REQUIRED WORK:
Copy exactly the lines from the one containing "5: (250, 485)" through the last line of the records below, both included, and leave out the pictures.

========

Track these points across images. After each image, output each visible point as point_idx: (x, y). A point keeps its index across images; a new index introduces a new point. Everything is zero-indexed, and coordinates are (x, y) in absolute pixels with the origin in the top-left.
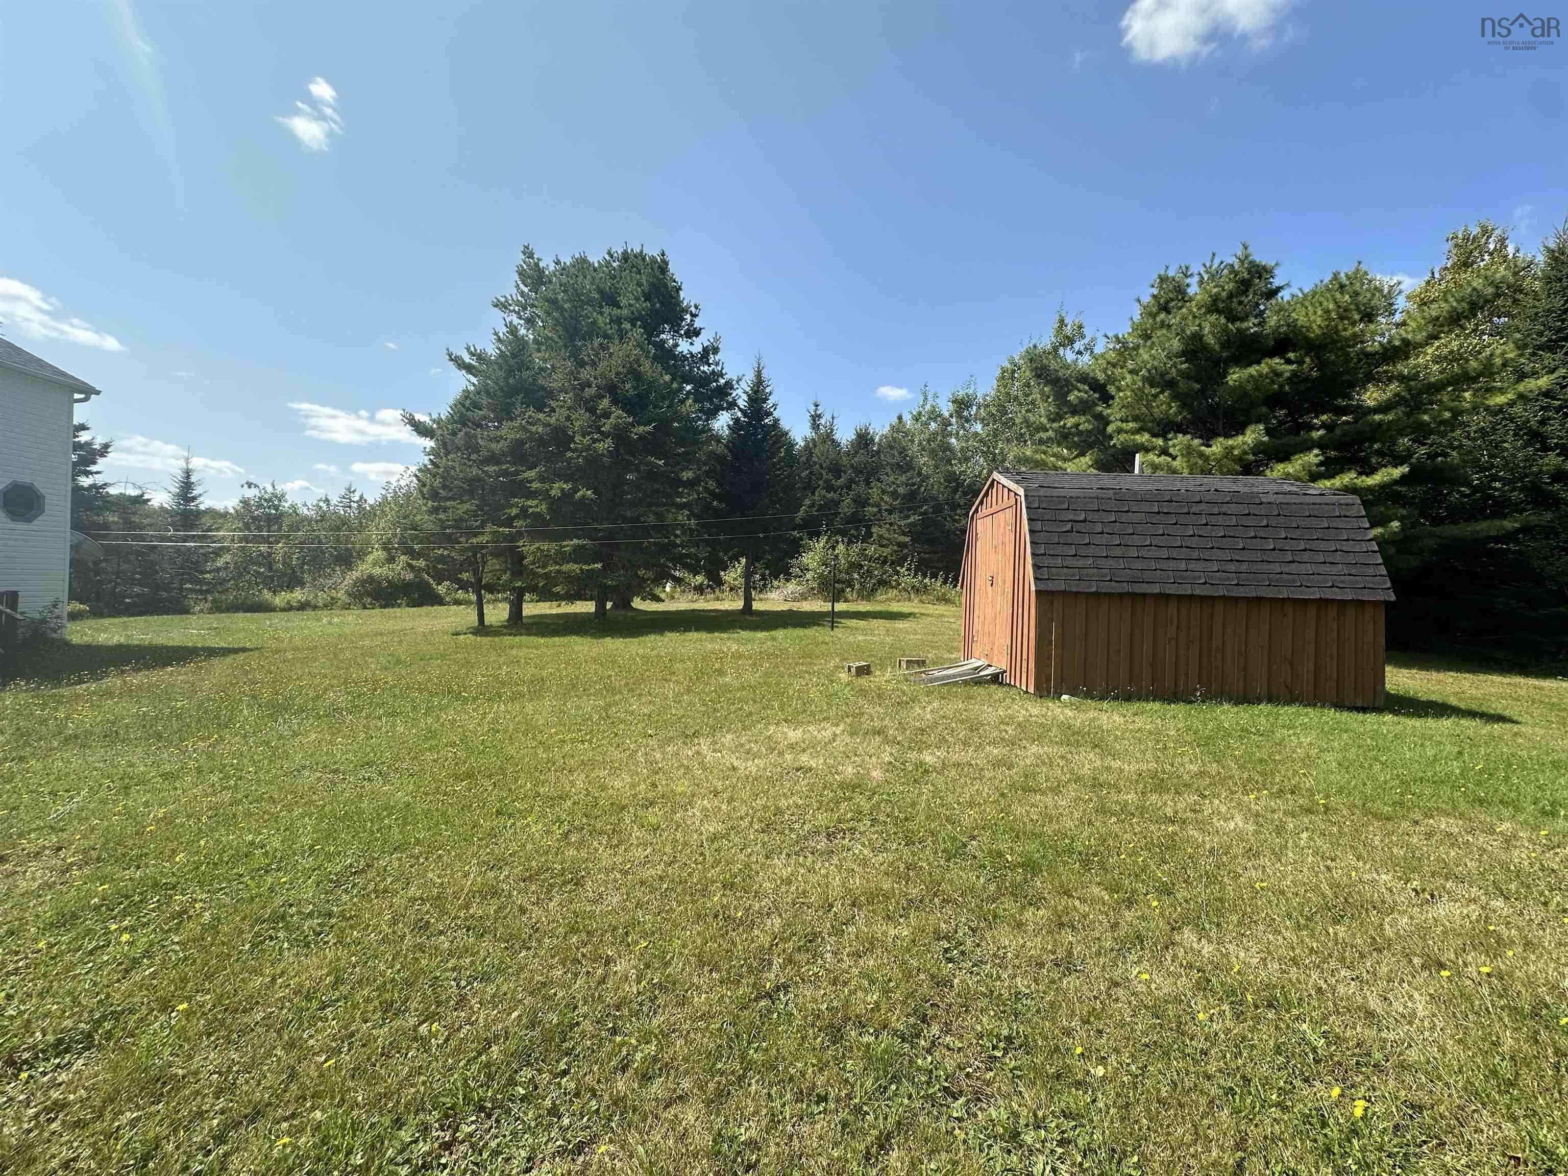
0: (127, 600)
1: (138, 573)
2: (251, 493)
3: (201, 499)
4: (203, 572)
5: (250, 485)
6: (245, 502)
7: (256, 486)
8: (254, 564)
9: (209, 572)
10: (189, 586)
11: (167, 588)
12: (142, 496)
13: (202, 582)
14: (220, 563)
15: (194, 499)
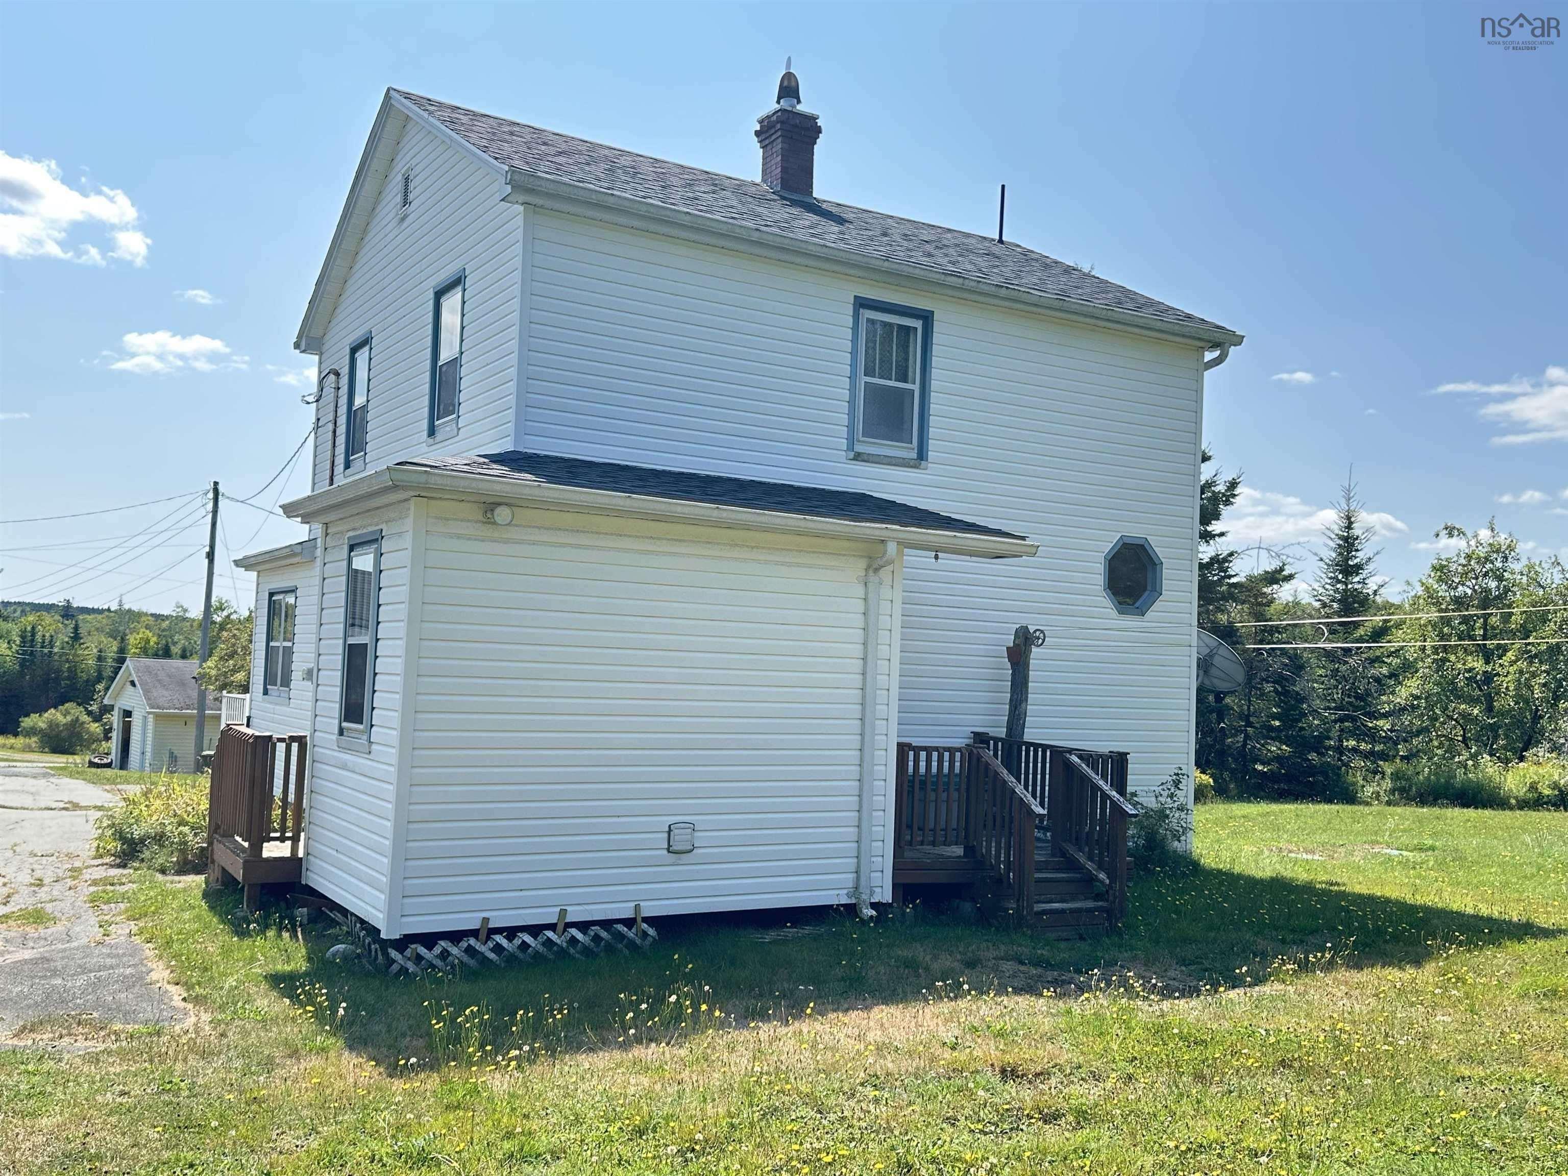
0: (1259, 767)
1: (1275, 717)
2: (1452, 547)
3: (1370, 567)
4: (1373, 716)
5: (1451, 531)
6: (1441, 570)
7: (1461, 533)
8: (1460, 697)
9: (1385, 716)
10: (1352, 743)
11: (1318, 744)
12: (1282, 569)
13: (1372, 735)
14: (1403, 693)
15: (1358, 568)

========

TASK SOLUTION:
5: (250, 485)
6: (245, 502)
7: (256, 486)
8: (254, 564)
9: (209, 572)
10: (189, 586)
11: (167, 588)
12: (142, 496)
13: (202, 582)
14: (220, 563)
15: (194, 499)
0: (1259, 767)
1: (1275, 717)
2: (1452, 547)
3: (1370, 567)
4: (1373, 716)
5: (1451, 531)
6: (1441, 570)
7: (1461, 533)
8: (1460, 697)
9: (1385, 716)
10: (1352, 743)
11: (1318, 744)
12: (1282, 569)
13: (1372, 735)
14: (1403, 693)
15: (1358, 568)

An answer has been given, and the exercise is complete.